**Problem to work on**
The output is the lines below from the one with "1. Please do" through the one with "9. Insurance.", both included, printed exactly and with no other line.

Stored data entries:

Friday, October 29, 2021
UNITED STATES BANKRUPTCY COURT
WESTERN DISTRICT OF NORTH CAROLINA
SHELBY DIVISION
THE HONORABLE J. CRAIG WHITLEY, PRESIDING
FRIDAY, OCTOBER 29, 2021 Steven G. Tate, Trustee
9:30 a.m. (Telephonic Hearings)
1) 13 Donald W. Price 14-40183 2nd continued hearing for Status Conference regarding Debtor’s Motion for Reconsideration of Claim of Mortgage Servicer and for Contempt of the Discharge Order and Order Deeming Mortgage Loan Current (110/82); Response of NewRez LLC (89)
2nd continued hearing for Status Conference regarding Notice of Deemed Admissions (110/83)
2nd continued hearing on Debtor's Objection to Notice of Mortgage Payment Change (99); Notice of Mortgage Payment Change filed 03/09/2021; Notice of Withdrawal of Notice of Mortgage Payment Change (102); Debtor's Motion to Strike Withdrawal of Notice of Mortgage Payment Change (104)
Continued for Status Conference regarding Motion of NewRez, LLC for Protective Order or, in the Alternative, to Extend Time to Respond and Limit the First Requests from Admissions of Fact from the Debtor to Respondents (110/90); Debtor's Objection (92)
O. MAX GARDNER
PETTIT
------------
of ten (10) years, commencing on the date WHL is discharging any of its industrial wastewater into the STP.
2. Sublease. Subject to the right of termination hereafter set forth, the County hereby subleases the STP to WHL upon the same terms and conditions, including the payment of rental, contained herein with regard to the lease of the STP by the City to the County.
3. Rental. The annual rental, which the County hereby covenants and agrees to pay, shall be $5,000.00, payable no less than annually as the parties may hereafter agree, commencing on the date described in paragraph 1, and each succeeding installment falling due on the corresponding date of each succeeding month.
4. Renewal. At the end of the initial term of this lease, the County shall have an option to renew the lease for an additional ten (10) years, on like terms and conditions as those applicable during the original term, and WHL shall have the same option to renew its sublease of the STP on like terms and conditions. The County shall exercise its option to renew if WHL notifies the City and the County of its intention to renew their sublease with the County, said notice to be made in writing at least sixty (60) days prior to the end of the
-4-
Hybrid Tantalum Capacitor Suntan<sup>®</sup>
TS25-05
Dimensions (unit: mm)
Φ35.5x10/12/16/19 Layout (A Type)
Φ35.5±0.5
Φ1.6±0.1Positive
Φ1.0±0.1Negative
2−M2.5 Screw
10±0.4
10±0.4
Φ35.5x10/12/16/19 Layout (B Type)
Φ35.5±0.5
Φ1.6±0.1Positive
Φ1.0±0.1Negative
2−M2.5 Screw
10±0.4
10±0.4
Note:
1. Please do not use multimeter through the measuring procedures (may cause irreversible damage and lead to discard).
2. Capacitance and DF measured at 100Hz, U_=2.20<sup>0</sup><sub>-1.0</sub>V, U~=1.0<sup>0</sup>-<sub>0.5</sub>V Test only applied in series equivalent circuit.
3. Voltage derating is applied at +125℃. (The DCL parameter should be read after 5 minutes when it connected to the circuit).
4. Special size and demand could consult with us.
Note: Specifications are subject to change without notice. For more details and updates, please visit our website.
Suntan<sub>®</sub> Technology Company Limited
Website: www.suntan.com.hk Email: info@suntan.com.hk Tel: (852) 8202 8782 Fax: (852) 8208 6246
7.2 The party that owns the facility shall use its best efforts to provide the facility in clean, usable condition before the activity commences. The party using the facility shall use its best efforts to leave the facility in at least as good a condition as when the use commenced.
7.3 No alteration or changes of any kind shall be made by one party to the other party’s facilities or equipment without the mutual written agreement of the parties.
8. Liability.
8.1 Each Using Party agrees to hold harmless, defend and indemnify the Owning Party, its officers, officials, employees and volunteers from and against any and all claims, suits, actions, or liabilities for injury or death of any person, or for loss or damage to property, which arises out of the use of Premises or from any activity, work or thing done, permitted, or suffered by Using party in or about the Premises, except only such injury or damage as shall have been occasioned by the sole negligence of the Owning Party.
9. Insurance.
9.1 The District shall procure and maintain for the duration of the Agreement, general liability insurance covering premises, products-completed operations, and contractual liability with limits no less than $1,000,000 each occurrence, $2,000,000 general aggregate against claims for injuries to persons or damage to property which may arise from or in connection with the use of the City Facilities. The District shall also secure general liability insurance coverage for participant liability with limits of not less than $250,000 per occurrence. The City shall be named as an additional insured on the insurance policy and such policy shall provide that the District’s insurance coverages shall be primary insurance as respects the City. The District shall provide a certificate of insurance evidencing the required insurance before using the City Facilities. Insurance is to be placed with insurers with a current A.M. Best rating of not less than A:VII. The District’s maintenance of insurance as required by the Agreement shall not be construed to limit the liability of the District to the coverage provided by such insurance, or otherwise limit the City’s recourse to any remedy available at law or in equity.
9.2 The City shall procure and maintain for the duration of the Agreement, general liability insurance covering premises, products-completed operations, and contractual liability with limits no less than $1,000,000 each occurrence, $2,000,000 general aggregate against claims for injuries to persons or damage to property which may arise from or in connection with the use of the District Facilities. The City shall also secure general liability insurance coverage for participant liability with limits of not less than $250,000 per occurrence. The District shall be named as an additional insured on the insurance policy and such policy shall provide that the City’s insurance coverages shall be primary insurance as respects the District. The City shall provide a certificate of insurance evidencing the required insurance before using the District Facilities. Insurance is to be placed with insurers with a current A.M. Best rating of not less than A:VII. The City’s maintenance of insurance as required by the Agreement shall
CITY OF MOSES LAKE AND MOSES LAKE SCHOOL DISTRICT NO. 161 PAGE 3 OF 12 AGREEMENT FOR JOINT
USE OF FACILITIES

**Expected output**
1. Please do not use multimeter through the measuring procedures (may cause irreversible damage and lead to discard).
2. Capacitance and DF measured at 100Hz, U_=2.20<sup>0</sup><sub>-1.0</sub>V, U~=1.0<sup>0</sup>-<sub>0.5</sub>V Test only applied in series equivalent circuit.
3. Voltage derating is applied at +125℃. (The DCL parameter should be read after 5 minutes when it connected to the circuit).
4. Special size and demand could consult with us.
Note: Specifications are subject to change without notice. For more details and updates, please visit our website.
Suntan<sub>®</sub> Technology Company Limited
Website: www.suntan.com.hk Email: info@suntan.com.hk Tel: (852) 8202 8782 Fax: (852) 8208 6246
7.2 The party that owns the facility shall use its best efforts to provide the facility in clean, usable condition before the activity commences. The party using the facility shall use its best efforts to leave the facility in at least as good a condition as when the use commenced.
7.3 No alteration or changes of any kind shall be made by one party to the other party’s facilities or equipment without the mutual written agreement of the parties.
8. Liability.
8.1 Each Using Party agrees to hold harmless, defend and indemnify the Owning Party, its officers, officials, employees and volunteers from and against any and all claims, suits, actions, or liabilities for injury or death of any person, or for loss or damage to property, which arises out of the use of Premises or from any activity, work or thing done, permitted, or suffered by Using party in or about the Premises, except only such injury or damage as shall have been occasioned by the sole negligence of the Owning Party.
9. Insurance.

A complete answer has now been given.